Null-hypothesis: instant_bookable has no effect on price.

Alt-hypothesis: instant_bookable affects price.

H0: u1 - u2 == 0

Ha: u1 - u2 != 0


In [11]:
sample1 = master_table.where('instant_bookable', are.equal_to('t')).column('price')
sample2 = master_table.where('instant_bookable', are.equal_to('f')).column('price')

hypothesis_test_two_means(sample1, sample2, two_sided=True)


u1,u2,z_score,p_value,level_of_confidence,reject_null
185.05,207.576,-60.2149,0,0.95,True


### Conclusion
We reject the null hypothesis and conclude that instant_bookable status affects listing price.

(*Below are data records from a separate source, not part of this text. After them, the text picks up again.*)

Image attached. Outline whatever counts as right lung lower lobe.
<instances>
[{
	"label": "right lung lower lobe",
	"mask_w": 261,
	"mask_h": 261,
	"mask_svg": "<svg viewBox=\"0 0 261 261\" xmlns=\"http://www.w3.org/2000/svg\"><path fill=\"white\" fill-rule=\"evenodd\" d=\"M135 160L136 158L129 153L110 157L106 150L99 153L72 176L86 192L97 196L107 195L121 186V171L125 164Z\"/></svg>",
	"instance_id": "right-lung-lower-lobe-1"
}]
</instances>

# Research Question: Can We Model Price Based on All of the Above?

### Price Prediction Based on Linear Regression
In order to make a prediction on price, we first categorize the listing according to:
1. **room_type** - Are we renting a single room, or an entire apartment?
2. **host_is_superhost** - We have observed that listings created by superhosts are more expensive, so we account for this.
3. **instant_bookable** - We have observed that listings that are instant-bookable are priced differently, so we account for this.

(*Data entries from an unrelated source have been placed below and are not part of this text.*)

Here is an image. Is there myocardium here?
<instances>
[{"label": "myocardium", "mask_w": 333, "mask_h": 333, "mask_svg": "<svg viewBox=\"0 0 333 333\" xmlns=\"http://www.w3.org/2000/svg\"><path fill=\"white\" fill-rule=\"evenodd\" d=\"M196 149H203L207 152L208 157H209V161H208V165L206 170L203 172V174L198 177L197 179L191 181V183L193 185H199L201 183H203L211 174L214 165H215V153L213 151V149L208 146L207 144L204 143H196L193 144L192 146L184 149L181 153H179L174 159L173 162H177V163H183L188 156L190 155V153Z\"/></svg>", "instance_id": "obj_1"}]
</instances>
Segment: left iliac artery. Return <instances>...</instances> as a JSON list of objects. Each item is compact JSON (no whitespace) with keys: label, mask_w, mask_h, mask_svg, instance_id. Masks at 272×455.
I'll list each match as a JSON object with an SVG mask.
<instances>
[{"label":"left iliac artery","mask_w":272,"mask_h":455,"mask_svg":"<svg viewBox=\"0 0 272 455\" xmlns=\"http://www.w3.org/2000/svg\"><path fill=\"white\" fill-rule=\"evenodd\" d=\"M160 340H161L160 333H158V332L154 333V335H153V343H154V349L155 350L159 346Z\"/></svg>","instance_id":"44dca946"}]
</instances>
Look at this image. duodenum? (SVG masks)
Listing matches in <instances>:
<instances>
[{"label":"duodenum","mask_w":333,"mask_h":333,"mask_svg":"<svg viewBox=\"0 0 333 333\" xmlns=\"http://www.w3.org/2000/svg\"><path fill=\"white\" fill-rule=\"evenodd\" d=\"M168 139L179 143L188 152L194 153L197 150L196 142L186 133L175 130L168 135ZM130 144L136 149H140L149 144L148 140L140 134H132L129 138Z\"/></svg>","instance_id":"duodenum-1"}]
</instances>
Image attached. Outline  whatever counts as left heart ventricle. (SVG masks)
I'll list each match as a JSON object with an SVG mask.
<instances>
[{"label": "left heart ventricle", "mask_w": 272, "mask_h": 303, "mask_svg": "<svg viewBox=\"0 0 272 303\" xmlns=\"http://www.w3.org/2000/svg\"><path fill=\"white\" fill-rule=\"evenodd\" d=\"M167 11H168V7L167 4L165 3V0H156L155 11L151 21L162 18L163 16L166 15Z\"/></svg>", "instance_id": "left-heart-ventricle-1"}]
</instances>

After that, we use the linear equation derived below to make a prediction on price.


In [12]:
tbl = {
    'room_type': make_array(),
    'host_is_superhost': make_array(),
    'instant_bookable': make_array(),
    'regression_equation': make_array()
}

for room_type in ('Entire home/apt', 'Private room'):
    for host_is_superhost in ('t','f'):
        for instant_bookable in ('t', 'f'):
            t = master_table
            t = t.where('room_type', are.equal_to(room_type))
            t = t.where('host_is_superhost', are.equal_to(host_is_superhost))
            t = t.where('instant_bookable', are.equal_to(instant_bookable))

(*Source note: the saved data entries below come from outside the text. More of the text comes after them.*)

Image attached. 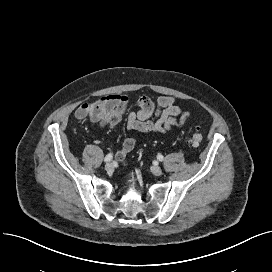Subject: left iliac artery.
<instances>
[{
  "label": "left iliac artery",
  "mask_w": 272,
  "mask_h": 272,
  "mask_svg": "<svg viewBox=\"0 0 272 272\" xmlns=\"http://www.w3.org/2000/svg\"><path fill=\"white\" fill-rule=\"evenodd\" d=\"M157 159H158L159 161H163L164 157H163L161 154H159V155L157 156Z\"/></svg>",
  "instance_id": "1"
}]
</instances>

            x = t.column('accommodates')
            y = t.column('price')
            
            if not len(x) or not len(y):
                continue
            
            regress = scipy.stats.linregress(t.column('accommodates'), t.column('price'))
            
            tbl['room_type'] = np.append(tbl['room_type'], room_type)
            tbl['host_is_superhost'] = np.append(tbl['host_is_superhost'], host_is_superhost == 't')
            tbl['instant_bookable'] = np.append(tbl['instant_bookable'], instant_bookable == 't')
            
            tbl['regression_equation'] = np.append(
                tbl['regression_equation'], 
                'price = %s + accommodates*%s' % (regress.intercept, regress.slope)
            )            

Table().from_columns_dict(tbl).show()


room_type,host_is_superhost,instant_bookable,regression_equation
Entire home/apt,1,1,price = 42.34794997015288 + accommodates*49.378510055020236
Entire home/apt,1,0,price = 50.84103193032834 + accommodates*54.527852808396425
Entire home/apt,0,1,price = 39.32966995091488 + accommodates*51.78412401205366
Entire home/apt,0,0,price = 56.8652894621267 + accommodates*47.75055717856309
Private room,1,1,price = 76.53716828849912 + accommodates*22.598517739870694
Private room,1,0,price = 74.72579122931842 + accommodates*27.751240437644643
Private room,0,1,price = 50.87593084499174 + accommodates*33.147417628336335
Private room,0,0,price = 45.24371181491894 + accommodates*33.28811768314309


# Conclusion
Predicting prices for Airbnb listings is a challenge, and our results are far from accurate. We believe that better results may be possible using multiple polynomial regression.

That said, we did draw the following conclusions from the data:
* Airbnb listings marked as "superhost" are more expensive.
* There exists a relationship between the number of people that a listing can accomodate and the listing's price.